I haven't used a good old "not" joke in a long time. "Preferred" bidder Bill Miller has withdrawn his bid for Rangers and so the saga drags on.
Bill Miller is a smart man, it only took him a few weeks to realise that Rangers' fans are awful and the club are financially crippled beyond the point of turning into something profitable. A rather large statement was made by Miller, who never actually visited Scotland when all these talks were happening. It turns out that a lot of information was withheld from Miller and co until after they had started to seriously look into buying the club.

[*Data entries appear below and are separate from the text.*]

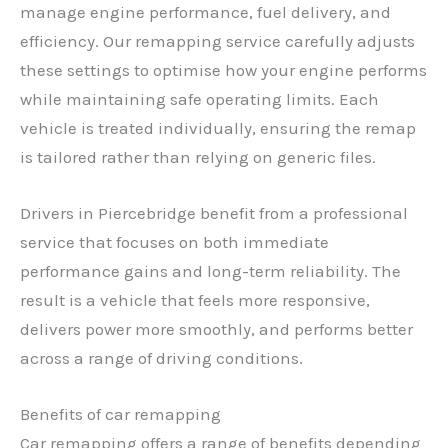
manage engine performance, fuel delivery, and
efficiency. Our remapping service carefully adjusts
these settings to optimise how your engine performs
while maintaining safe operating limits. Each
vehicle is treated individually, ensuring the remap
is tailored rather than relying on generic files.
Drivers in Piercebridge benefit from a professional
service that focuses on both immediate
performance gains and long-term reliability. The
result is a vehicle that feels more responsive,
delivers power more smoothly, and performs better
across a range of driving conditions.
Benefits of car remapping
Car remapping offers a range of benefits depending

He also made reference to the "yank go home" banner that was displayed. That's how to treat a man who had visions of bailing your club out of the financial black-hole it has found itself in. The administrators say that there are still three serious bidders in the frame. The Administrators sounds like a scenester indie band or a really shit WWE wrestling group.
Hopefully tonight I will win the Euromillions and I can save Rangers from extinction. Although I may force them to do "hail Marys" before kick off and play in green and white. This article was actually a lot longer and funnier but it didn't save and I cannot remember anything I wrote. I'm so annoyed that I actually smashed up my laptop into a million pieces and I'm writing this using magic that I bought in the Apple store.
Disclaimer: I am not religious and I am joking. Hopefully that will stop all those bullets from being delivered.